Adalet, kardeş olmanın gereğidir.

Eşitlik, ortaklığın vazgeçilmez esasıdır.

İnsan hakları, demokrasi ve hürriyetler insan olmanın gereğidir.

İnsan olduğumuz için ve ayrıca başka bir sıfata, mensubiyete, aidiyete gerek duyulmaksızın sahip olmamız ve yaşamamız gereken insan hak ve hürriyetleri, herkesin güvercin hassasiyetiyle kucaklayacağı bir kazanımdır. Bu kazanım kolayca vaz geçilebilecek bir kazanım değildir. Kolayca hibe olarak veya meccanen verilecek de değildir.

Bu haklara ve insanca yaşamanın hakim olacağı dünya düzenine erişebilmek için canlarla ve başlarla çalışmak elzemdir.

Bu konuda yol yürüme ve sonuç alma bakımından şüphe duymaya, kaygıya ve endişeye düşmeye ya da umutsuzluğa kapılmaya hiç gerek yoktur:

İman varsa imkân da vardır!

Bahsedilen adil düzen dünya üzerinde defalarca kurulmuştur. Günümüz teknoloji, iletişim, ulaşım ve koordinasyon imkânlarında bunun tekrar tesis edilebilmesi daha kolay olacaktır.

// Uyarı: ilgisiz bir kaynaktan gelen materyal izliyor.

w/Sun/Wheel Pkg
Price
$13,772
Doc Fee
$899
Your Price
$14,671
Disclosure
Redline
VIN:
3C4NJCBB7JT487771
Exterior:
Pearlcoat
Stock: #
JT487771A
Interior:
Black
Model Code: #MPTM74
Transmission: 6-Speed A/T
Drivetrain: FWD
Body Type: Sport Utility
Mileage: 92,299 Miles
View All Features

O şartla ki; gerçekten inanalım, samimiyetle sarılalım ve gayreti esas düstur edinip sistemli bir biçimde çalışalım. Bunu yaparken; düzen kuranların en hayırlısı, her şeyin O’nun kayyumiyetiyle ayakta durduğu, gökleri, yeri terbiye edip ve dahi insanı ahsen surette halk eden, tüm insanların kalpleri O’nun elinde olan Rabbimizin ipine sımsıkı sarılıp, inayet ve ihsanı ancak O’ndan bekleyelim, O’na yakaralım!